Agente histórico da Camorra é morto a tiros em Marano; alvo ligado ao clan Nuvoletta

Homem de 80 anos ligado ao clan Nuvoletta é morto a tiros em Marano; 12 cartuchos apreendidos e investigação dos carabinieri em andamento.

Agente histórico da Camorra é morto a tiros em Marano; alvo ligado ao clan Nuvoletta

Em apuração direta sobre o episódio ocorrido em Marano, na região de Nápoles, confirmamos o homicídio de um antigo membro da organização conhecida como Camorra. A vítima foi identificada como Castrese Palumbo, 80 anos, reconhecido como histórico afiliado ao clan Nuvoletta.

O crime ocorreu em plena luz do dia, num trecho movimentado entre via Svizzera e corso Europa. Segundo os primeiros levantamentos das autoridades, Palumbo estava no interior de seu veículo, do lado do motorista, quando foi surpreendido por atiradores que desferiram vários disparos. O ataque configura um agguato calculado: os autores agiram em via pública, sem preocupação com transeuntes, provocando pânico entre quem circulava na área.

Equipes dos carabinieri foram acionadas ao local e isolaram a cena para permitir os procedimentos da perícia científica. Em uma primeira inspeção, os militares recolheram 12 cartuchos calibre nove, material agora sob custódia para ancorar a investigação balística. Testemunhas foram ouvidas no entorno; relatos preliminares apontam que a vítima também teria sido atingida na cabeça.

Com base no quadro fático preservado pelas autoridades, o episódio representa um ataque direcionado a um indivíduo com histórico de vínculos com uma organização criminosa de longa atuação no território. Mantemos o foco nos fatos brutos: há confirmação da identidade da vítima, do local do atentado e dos elementos materiais coletados no local. A investigação segue sob responsabilidade dos carabinieri locais, com a mobilização de equipes para estabelecer autoria, motivações e eventuais conexões com episódios anteriores.
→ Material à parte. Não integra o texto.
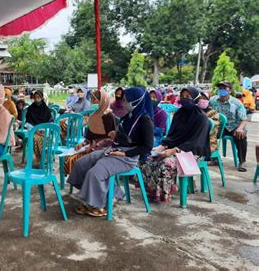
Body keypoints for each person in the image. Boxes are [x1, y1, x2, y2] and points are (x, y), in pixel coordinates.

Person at [68, 87, 154, 217]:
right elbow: (123, 135)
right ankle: (102, 196)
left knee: (95, 173)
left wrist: (125, 153)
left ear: (136, 101)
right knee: (81, 164)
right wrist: (115, 134)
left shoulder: (145, 120)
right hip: (113, 149)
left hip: (127, 157)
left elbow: (147, 146)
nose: (123, 102)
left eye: (126, 100)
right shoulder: (128, 116)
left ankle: (99, 206)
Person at [141, 87, 211, 202]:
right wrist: (162, 147)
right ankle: (154, 191)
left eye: (188, 97)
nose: (184, 99)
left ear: (195, 98)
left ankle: (164, 192)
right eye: (183, 96)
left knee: (166, 163)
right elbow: (172, 135)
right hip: (175, 149)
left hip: (193, 152)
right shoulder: (179, 114)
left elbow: (196, 142)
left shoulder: (201, 118)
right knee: (148, 158)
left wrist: (173, 151)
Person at [63, 90, 117, 175]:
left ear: (102, 101)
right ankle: (80, 183)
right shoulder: (93, 116)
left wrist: (94, 146)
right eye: (91, 99)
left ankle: (83, 183)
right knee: (68, 158)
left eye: (95, 99)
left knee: (76, 160)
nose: (92, 102)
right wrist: (83, 144)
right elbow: (89, 137)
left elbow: (110, 139)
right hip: (91, 146)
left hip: (102, 149)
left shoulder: (108, 116)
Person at [210, 81, 248, 172]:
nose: (222, 90)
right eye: (220, 88)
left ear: (230, 90)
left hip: (234, 126)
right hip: (219, 126)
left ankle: (242, 161)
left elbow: (244, 119)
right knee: (208, 133)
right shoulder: (213, 101)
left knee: (241, 136)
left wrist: (240, 128)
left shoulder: (236, 103)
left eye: (224, 88)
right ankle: (214, 158)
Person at [26, 90, 52, 165]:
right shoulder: (30, 109)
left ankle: (46, 159)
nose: (37, 99)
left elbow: (49, 122)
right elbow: (28, 122)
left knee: (46, 138)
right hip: (33, 130)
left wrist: (44, 130)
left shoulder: (46, 109)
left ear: (41, 98)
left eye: (38, 97)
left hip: (45, 130)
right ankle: (40, 158)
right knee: (35, 138)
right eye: (35, 98)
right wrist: (35, 130)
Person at [197, 91, 220, 155]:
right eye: (200, 98)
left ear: (208, 100)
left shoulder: (213, 112)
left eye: (204, 99)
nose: (201, 100)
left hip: (208, 143)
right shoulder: (194, 111)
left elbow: (212, 128)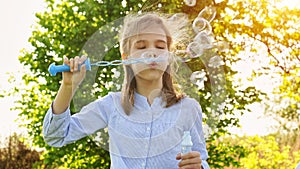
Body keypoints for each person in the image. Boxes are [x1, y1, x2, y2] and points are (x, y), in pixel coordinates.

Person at [43, 12, 210, 169]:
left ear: (169, 55)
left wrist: (199, 166)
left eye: (160, 46)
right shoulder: (111, 105)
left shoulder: (188, 108)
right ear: (126, 58)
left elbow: (201, 159)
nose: (152, 53)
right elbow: (56, 136)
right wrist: (68, 86)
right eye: (142, 46)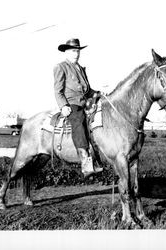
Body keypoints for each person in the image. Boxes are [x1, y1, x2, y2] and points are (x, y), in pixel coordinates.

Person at [53, 38, 102, 177]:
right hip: (72, 104)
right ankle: (85, 163)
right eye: (74, 51)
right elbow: (58, 90)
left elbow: (88, 90)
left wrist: (98, 93)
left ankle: (98, 159)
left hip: (84, 103)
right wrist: (63, 106)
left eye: (78, 51)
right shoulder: (61, 67)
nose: (77, 54)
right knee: (79, 120)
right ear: (67, 52)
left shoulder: (80, 68)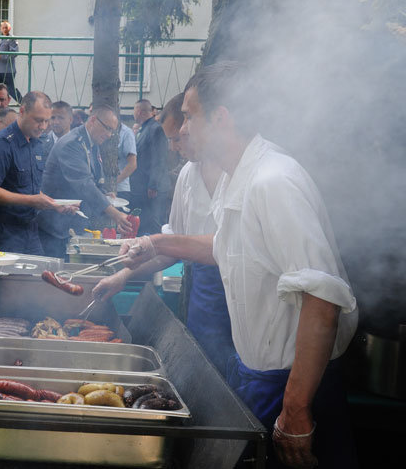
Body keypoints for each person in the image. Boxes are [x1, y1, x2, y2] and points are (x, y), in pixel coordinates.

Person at [119, 62, 358, 468]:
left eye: (190, 116)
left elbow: (322, 298)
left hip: (294, 386)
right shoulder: (237, 178)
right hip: (259, 379)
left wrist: (296, 410)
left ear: (221, 117)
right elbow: (224, 248)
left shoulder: (273, 181)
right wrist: (156, 243)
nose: (184, 129)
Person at [93, 92, 235, 377]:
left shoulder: (239, 174)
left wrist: (155, 242)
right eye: (170, 139)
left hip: (241, 299)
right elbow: (172, 247)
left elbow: (229, 247)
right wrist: (122, 275)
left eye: (178, 138)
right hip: (203, 298)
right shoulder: (187, 177)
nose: (173, 147)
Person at [0, 91, 69, 254]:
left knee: (38, 277)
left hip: (30, 229)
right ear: (22, 111)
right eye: (38, 120)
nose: (43, 126)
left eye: (46, 121)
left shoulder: (36, 144)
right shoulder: (2, 144)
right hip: (3, 231)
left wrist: (54, 205)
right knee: (8, 279)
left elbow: (29, 188)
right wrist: (31, 200)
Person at [37, 106, 132, 258]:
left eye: (112, 131)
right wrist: (115, 214)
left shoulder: (90, 143)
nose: (109, 135)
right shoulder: (72, 144)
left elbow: (92, 179)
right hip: (54, 225)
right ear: (93, 120)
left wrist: (104, 194)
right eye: (107, 128)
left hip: (70, 223)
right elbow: (84, 184)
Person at [129, 98, 174, 235]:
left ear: (139, 111)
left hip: (154, 188)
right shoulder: (144, 129)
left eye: (134, 110)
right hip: (143, 186)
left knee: (155, 222)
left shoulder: (155, 129)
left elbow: (159, 158)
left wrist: (153, 184)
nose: (133, 114)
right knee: (145, 222)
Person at [0, 21, 22, 103]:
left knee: (11, 90)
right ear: (0, 29)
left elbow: (14, 53)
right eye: (3, 28)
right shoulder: (1, 39)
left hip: (8, 70)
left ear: (9, 28)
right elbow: (0, 53)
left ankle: (23, 103)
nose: (5, 29)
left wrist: (1, 56)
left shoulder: (12, 39)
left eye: (6, 27)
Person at [115, 123, 137, 202]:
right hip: (101, 190)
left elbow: (132, 164)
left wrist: (114, 182)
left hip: (120, 190)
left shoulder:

Do ponto de vista jornalístico, procedemos ao cruzamento de informações entre fontes oficiais e relatos de moradores e comerciantes da região. A cena do crime foi rapidamente controlada, mas o episódio reacende preocupações sobre a dinâmica de violência em áreas urbanas e o risco para civis em locais de convivência pública.

Não há, até o momento, confirmação pública de mandantes ou reivindicações. A investigação balística sobre os 12 cartuchos e a análise de imagens de vigilância da área são linhas prioritárias para os inquéritos. Reiteramos: informação verificada e apuração em curso — a realidade traduzida sem ruído.

Atualizações serão divulgadas à medida que novos elementos oficiais forem disponibilizados pelas autoridades competentes. Nossa cobertura continuará com foco na transparência dos fatos e no rigor técnico necessário para compreender as implicações deste episódio em Marano.